There was another study (Perelman-Karmon et al. [46]) which compare the use of BBM (Bio-Oss®) in the control group versus BBM (Bio-Oss®) and collagen membrane in the test group. They made a histological and histomorphometric analysis and confirm the advantages of the use of a membrane. The conclusion was that the BBM, as a grafted biomaterial in fresh extraction sockets, preserved its volume and enabled newly formed bone for future implant site preparation and the application of collagen membrane increased the osseous fraction.
The other focus question was about the advantage of using the soft tissue graft. For this particular question, there was one selected study by Meloni et al. [45] using CBCT analysis as control method. Meloni et al. [45] reported that sealing the socket with a porcine collagen matrix or epithelial connective tissue graft showed similar outcomes if added to the BBM. Anyhow this study does not compare the use of soft tissue graft with control group, which means that this particular conclusion enables to confirm the advantage of using the soft tissue in the alveolar preservation techniques.

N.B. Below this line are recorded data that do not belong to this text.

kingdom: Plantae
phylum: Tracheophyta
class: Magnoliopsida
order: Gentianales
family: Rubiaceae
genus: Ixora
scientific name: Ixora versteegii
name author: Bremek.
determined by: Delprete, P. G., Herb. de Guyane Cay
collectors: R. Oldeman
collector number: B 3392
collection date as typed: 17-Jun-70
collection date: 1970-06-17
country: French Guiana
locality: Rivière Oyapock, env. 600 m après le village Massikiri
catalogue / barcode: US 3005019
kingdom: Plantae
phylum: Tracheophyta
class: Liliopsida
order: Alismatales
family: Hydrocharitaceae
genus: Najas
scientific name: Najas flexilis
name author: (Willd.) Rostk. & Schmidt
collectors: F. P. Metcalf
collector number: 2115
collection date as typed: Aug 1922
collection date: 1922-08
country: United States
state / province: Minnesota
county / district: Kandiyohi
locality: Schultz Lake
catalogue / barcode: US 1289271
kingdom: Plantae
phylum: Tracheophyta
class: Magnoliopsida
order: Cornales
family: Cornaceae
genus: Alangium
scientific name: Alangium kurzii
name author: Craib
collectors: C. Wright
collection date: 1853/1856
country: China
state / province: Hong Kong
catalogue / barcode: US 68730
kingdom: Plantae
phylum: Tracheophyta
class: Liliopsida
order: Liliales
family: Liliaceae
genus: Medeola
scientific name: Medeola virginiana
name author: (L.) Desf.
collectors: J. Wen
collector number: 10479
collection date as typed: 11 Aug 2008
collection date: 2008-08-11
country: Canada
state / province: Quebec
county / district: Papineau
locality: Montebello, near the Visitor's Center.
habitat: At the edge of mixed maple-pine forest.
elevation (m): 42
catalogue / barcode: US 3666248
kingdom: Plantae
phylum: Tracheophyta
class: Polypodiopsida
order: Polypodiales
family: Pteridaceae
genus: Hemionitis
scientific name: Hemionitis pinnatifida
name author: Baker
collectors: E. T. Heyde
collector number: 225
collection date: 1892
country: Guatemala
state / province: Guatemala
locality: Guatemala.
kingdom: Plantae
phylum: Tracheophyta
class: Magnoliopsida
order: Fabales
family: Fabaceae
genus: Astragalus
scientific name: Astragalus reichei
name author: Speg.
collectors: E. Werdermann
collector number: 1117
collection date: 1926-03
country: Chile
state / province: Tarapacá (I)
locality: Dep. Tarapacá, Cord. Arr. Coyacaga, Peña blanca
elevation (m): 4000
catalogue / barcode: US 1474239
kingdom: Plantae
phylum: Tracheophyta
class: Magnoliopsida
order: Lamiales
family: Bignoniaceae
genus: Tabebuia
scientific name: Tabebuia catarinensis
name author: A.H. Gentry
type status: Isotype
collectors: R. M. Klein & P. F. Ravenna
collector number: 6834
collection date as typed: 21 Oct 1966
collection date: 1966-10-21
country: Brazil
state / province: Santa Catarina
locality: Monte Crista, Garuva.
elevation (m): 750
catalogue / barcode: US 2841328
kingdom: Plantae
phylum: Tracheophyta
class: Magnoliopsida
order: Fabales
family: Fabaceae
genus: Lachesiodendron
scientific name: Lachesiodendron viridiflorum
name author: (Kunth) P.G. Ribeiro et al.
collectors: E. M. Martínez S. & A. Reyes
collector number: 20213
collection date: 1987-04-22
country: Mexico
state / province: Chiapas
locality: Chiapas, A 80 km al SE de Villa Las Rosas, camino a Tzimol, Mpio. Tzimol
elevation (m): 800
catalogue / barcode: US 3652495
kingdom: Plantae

All of the other studies could give us an idea about the possible advantages of using the membrane, but they cannot clearly confirm and support this conclusion.
CONCLUSIONS
Based on cone-beam computed tomography, periapical X-ray, clinical and histological and histomorphometric findings it can be concluded that the alveolar preservation techniques, presented in this systematic review, can decrease the dimensional reduction of the alveolar ridge that usually occurs after tooth extraction as compared to tooth extraction alone.
After analysis of the selected studies it is impossible to recommend any specific techniques and/or materials to achieve improved results of extraction socket preservation because of the lack of sufficient data.
Few studies that compare the use of the alveolar preservation techniques with and without membrane, demonstrated that the application of the membrane allows to achieve superior preservation results.
There is lack of information concerning the advantage of soft tissue graft using in the alveolar preservation techniques.
ACKNOWLEDGMENTS AND DISCLOSURE STATEMENTS
The authors report no conflicts of interest related to this study.